A Good Catch
|At an unamed bay, somewhere south of Hobart, Tas|
I went fishing on Thursday. I know I should have been finishing my paperwork, but did you know that nearly all Tasmanians are Vitamin D deficient? Every sunny day in winter ought to be a public holiday. Besides, my friend had been begging me for ages to take her fishing. Not sure why. I know as much about fishing as I do about quantum physics, but I did have a small fishing rod lying around and I did like the idea of catching something fresh from the sea, rather than down in the supermarket.
We found ourselves a spot along the lower Derwent where it opens out to the sea. The good thing about fishing here is that you don’t need a licence, though you still need to be aware of catch numbers and sizes. There's a board with that information at the wharf . It was a superb day. Neat fishing boats were tied up at the wharf, gulls wheeled around and occasionally people with dogs wandered by to buy from a fisherman at the far end of the wharf.

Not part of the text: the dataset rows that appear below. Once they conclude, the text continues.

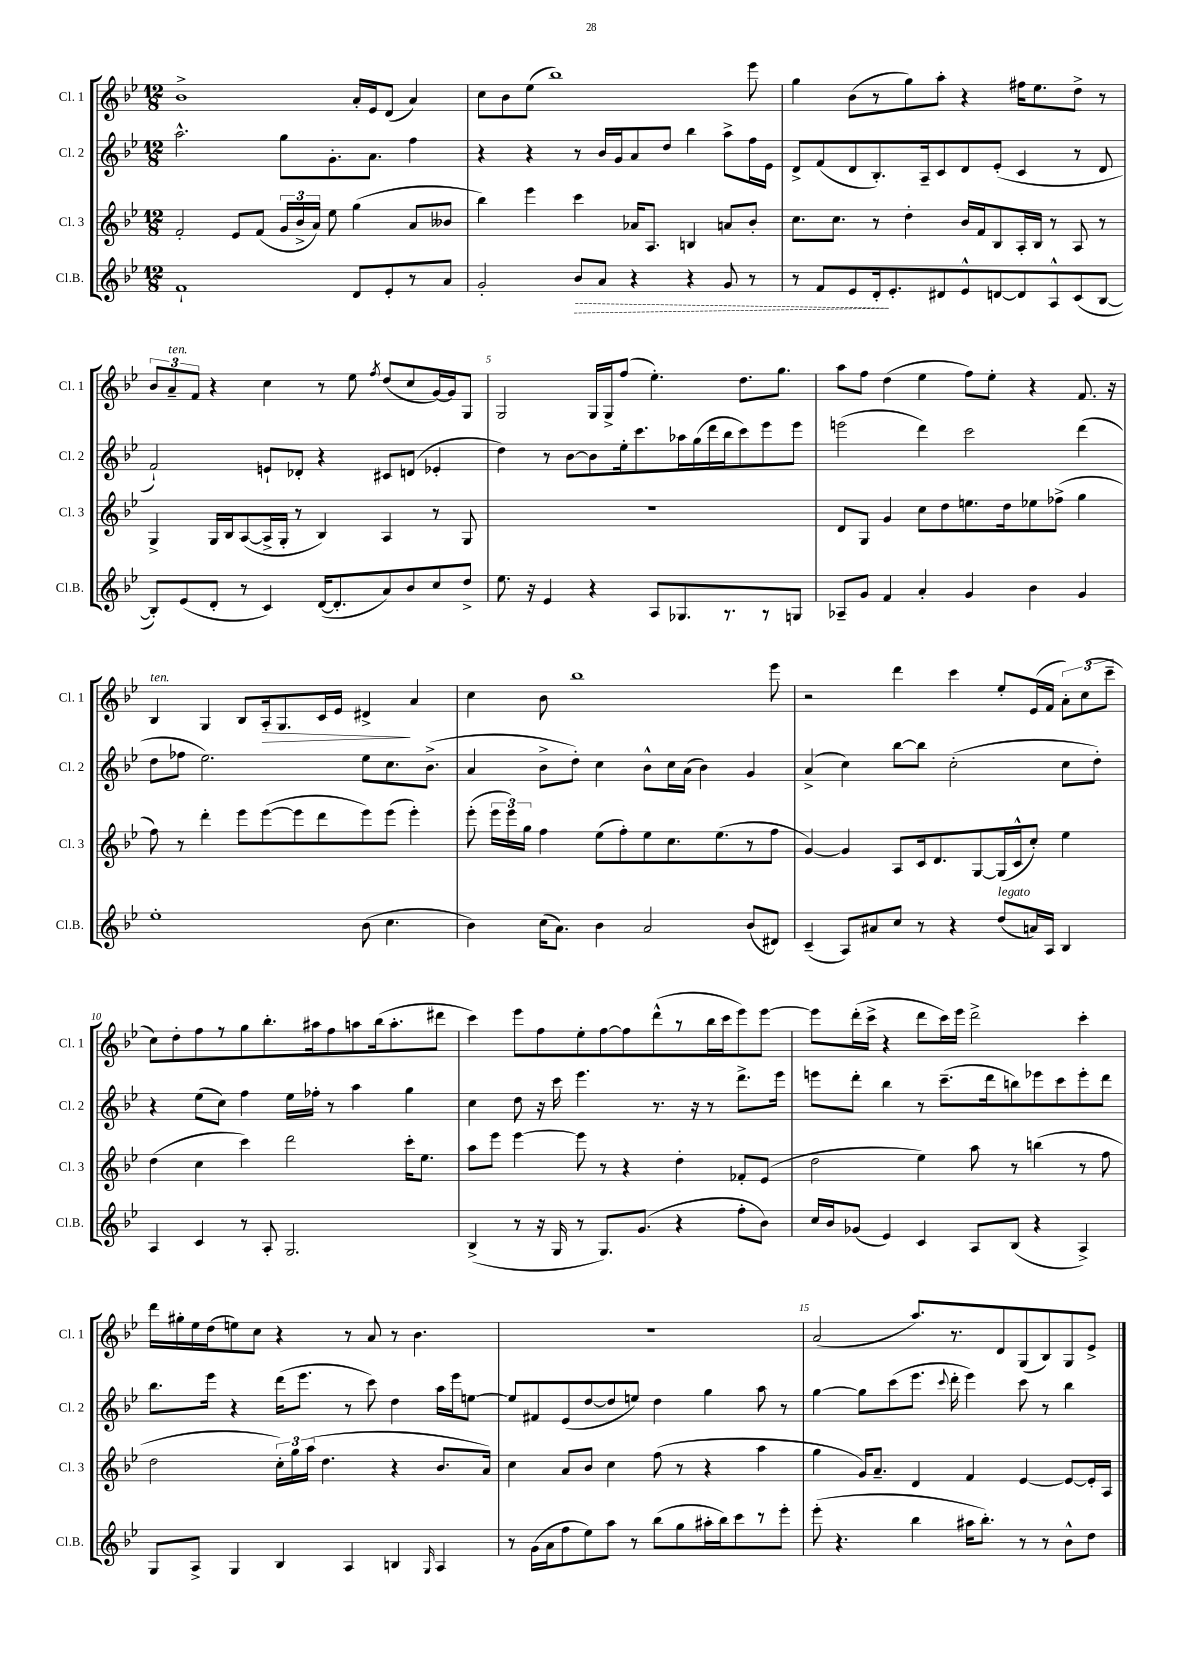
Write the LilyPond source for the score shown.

<<
\new StaffGroup <<
\new Staff = "s0" \with { instrumentName = "Cl. 1" shortInstrumentName = "Cl. 1" } {
    \clef treble \key bes \major \numericTimeSignature \time 12/8
    \autoBeamOff bes'1-> a'16[-. ees'16 d'8]( a'4) |
    c''8[ bes'8 ees''8]( bes''1) ees'''8 |
    g''4 bes'8[( r8 g''8) a''8]-. r4 fis''16[ ees''8. d''8]-> r8 |
    \tuplet 3/2 { bes'8[ a'8--^\markup { \italic "ten." } f'8] } r4 c''4 r8 ees''8 \acciaccatura { f''8 } d''8[( c''8 g'16~) g'16 g8] |
    g2 g16[ g16-> f''8]( ees''4.-.) d''8.[ g''8.] |
    a''8[ f''8] d''4( ees''4 f''8[) ees''8]-. r4 f'8. r16 |
    bes4^\markup { \italic "ten." } g4 bes8[ a16-.\> g8. c'16 ees'16] dis'4->\! a'4 |
    c''4 bes'8 bes''1 ees'''8 |
    r2 d'''4 c'''4 ees''8[-. ees'16( f'16] \tuplet 3/2 { a'8[-.) c''8( c'''8]-- } |
    c''8[) d''8-. f''8 r8 g''8 bes''8.-. ais''16 f''8 a''8 bes''16( a''8.-. dis'''8] |
    c'''4) ees'''8[ f''8 ees''8-. f''8~ f''8 d'''8-^( r8 bes''16 c'''16 ees'''8) ees'''8]~ |
    ees'''8[ d'''16-.( c'''16]-> r4 d'''8[ c'''16) ees'''16] d'''2-> c'''4-. |
    d'''16[ gis''16-. ees''16 d''16( e''8) c''8] r4 r8 a'8 r8 bes'4. |
    R1. |
    a'2( a''8.[) r8. d'8 g8( bes8) g8 ees'8]-> \bar "|." |
}
\new Staff = "s1" \with { instrumentName = "Cl. 2" shortInstrumentName = "Cl. 2" } {
    \clef treble \key bes \major \numericTimeSignature \time 12/8
    \autoBeamOff a''2.-^ g''8[ g'8.-. a'8.] f''4 |
    r4 r4 r8 bes'16[ g'16 a'8 d''8] bes''4 a''8[-> f''16 ees'16] |
    d'8[-> f'8( d'8 bes8.-.) a16-- c'8 d'8 ees'8]-.( c'4 r8 d'8 |
    f'2-!) e'8[-! des'8]-. r4 cis'8[ d'8]( ees'4-. |
    d''4) r8 bes'8[~ bes'8 ees''16-. c'''8. aes''16 g''16( d'''16 bes''16 c'''8) ees'''8 ees'''8] |
    e'''2( d'''4) c'''2 d'''4( |
    d''8[ fes''8] ees''2.) ees''8[ c''8. bes'8.]->( |
    a'4 bes'8[-> d''8]-.) c''4 bes'8[-^ c''16 a'16]( bes'4) g'4 |
    a'4->( c''4) bes''8[~ bes''8] c''2-.( c''8[ d''8]-.) |
    r4 ees''8[( c''8]) f''4 ees''16[ fes''16]-. r8 a''4 g''4 |
    c''4 d''8 r16 c'''16 ees'''4. r8. r16 r8 d'''8.[-> ees'''16] |
    e'''8[ d'''8]-. bes''4 r8 c'''8.[--( d'''16 b''8) ees'''8 c'''8 ees'''8-. d'''8] |
    bes''8.[ ees'''16] r4 d'''16[( ees'''8.] r8 c'''8) d''4 a''16[ ees'''16 e''8]~ |
    e''8[ fis'8 ees'8( d''8~ d''8 e''8]) d''4 g''4 a''8 r8 |
    g''4~ g''8[ c'''8( ees'''8.] \appoggiatura { c'''8 } d'''16-. ees'''4) c'''8 r8 bes''4 \bar "|." |
}
\new Staff = "s2" \with { instrumentName = "Cl. 3" shortInstrumentName = "Cl. 3" } {
    \clef treble \key bes \major \numericTimeSignature \time 12/8
    \autoBeamOff f'2-. ees'8[ f'8]( \tuplet 3/2 { g'16[ bes'16-> a'16]) } ees''8 g''4( a'8[ beses'8] |
    bes''4) ees'''4 c'''4 aes'16[ a8.] b4 a'8[ bes'8]-. |
    c''8.[ c''8.] r8 d''4-. bes'16[ f'16 bes8 a16-. bes16] r8 a8 r8 |
    g4-> g16[ bes16 a8~( a16-> g16]-. r8 bes4) a4 r8 g8 |
    R1. |
    d'8[ g8] g'4 c''8[ d''8 e''8. d''16 ees''8 fes''8]->( g''4 |
    f''8) r8 d'''4-. ees'''8[ ees'''8~( ees'''8 d'''8 ees'''8) ees'''8]( ees'''4-.) |
    ees'''8-.( \tuplet 3/2 { ees'''16[ ees'''16) g''16] } f''4 ees''8[( f''8-.) ees''8 c''8. ees''8.( r8 f''8] |
    g'4~) g'4 a8[ c'16 d'8. g8~ g16( c'16-^ c''8]-.) ees''4 |
    d''4( c''4 c'''4) d'''2 c'''16[-. ees''8.] |
    a''8[ ees'''8] ees'''4~ ees'''8 r8 r4 d''4-. fes'8[-. ees'8]( |
    d''2 ees''4) a''8 r8 b''4( r8 f''8 |
    d''2 \tuplet 3/2 { c''16[-.) g''16 a''16]( } d''4. r4 bes'8.[ a'16]) |
    c''4 a'8[ bes'8] c''4 f''8( r8 r4 a''4 |
    g''4 g'16[) a'8.]-- d'4 f'4 ees'4~ ees'8[~ ees'16-. a16] \bar "|." |
}
\new Staff = "s3" \with { instrumentName = "Cl.B." shortInstrumentName = "Cl.B." } {
    \clef treble \key bes \major \numericTimeSignature \time 12/8
    \autoBeamOff f'1-! d'8[ ees'8-. r8 a'8] |
    g'2-. \once \override Hairpin.style = #'dashed-line bes'8[\> a'8] r4 r4 g'8 r8 |
    r8 f'8[ ees'8 d'16-.\! ees'8.-. dis'8 ees'8-^ d'8~ d'8 a8-^ c'8( bes8]~ |
    bes8[-.) ees'8( d'8]-. r8 c'4) d'16[~( d'8.-. a'8) bes'8 c''8 d''8]-> |
    ees''8. r16 ees'4 r4 a8[ ges8. r8. r8 g8] |
    aes8[-- g'8] f'4 a'4-. g'4 bes'4 g'4 |
    ees''1-. bes'8( c''4. |
    bes'4) c''16[( a'8.]) bes'4 a'2 bes'8[( dis'8]) |
    c'4--( a8[) ais'8 c''8] r8 r4 d''8[^\markup { \italic "legato" }( a'16) a16] bes4 |
    a4 c'4 r8 a8-. g2. |
    bes4->( r8 r16 g16 r8 g8.[) g'8.]( r4 f''8[-. bes'8]) |
    c''16[ bes'16 ges'8]( ees'4) c'4 a8[ bes8]( r4 a4->) |
    g8[ a8]-> g4 bes4 a4 b4 \grace { g16 } a4 |
    r8 g'16[( a'16 f''8 ees''8) a''8] r8 bes''8[( g''8 ais''16-. bes''16) c'''8 r8 ees'''8]-. |
    ees'''8-.( r4. bes''4 ais''16[ bes''8.]-.) r8 r8 bes'8[-^ d''8] \bar "|." |
}
>>
>>
\layout { \context { \Score \override BarNumber.break-visibility = ##(#f #t #t) barNumberVisibility = #(every-nth-bar-number-visible 5) } }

It looks like an ideal lifestyle, yet the licence fees are high, the fishery is in decline and there are very few fishermen like him left.
|A Pacific Gull stops by looking hopeful|
No fish were harmed in consequence of our fishing. I think of it more as meditation by the water. Small fish nibbled daintily on the chicken I had brought as bait but very carefully avoided the hook. I pricked myself with it at least once, caught the wharf once and then lost hook and sinker to the deep. The fisherman took pity on us and gave us some tuna scraps to try, but it didn't help. By this time four pleasant hours had gone by with not so much as a bite, so we threw in the towel and bought half a kilo of tuna from the fisherman so as not to go home empty handed. Son was very impressed, but not convinced that it was all our own work.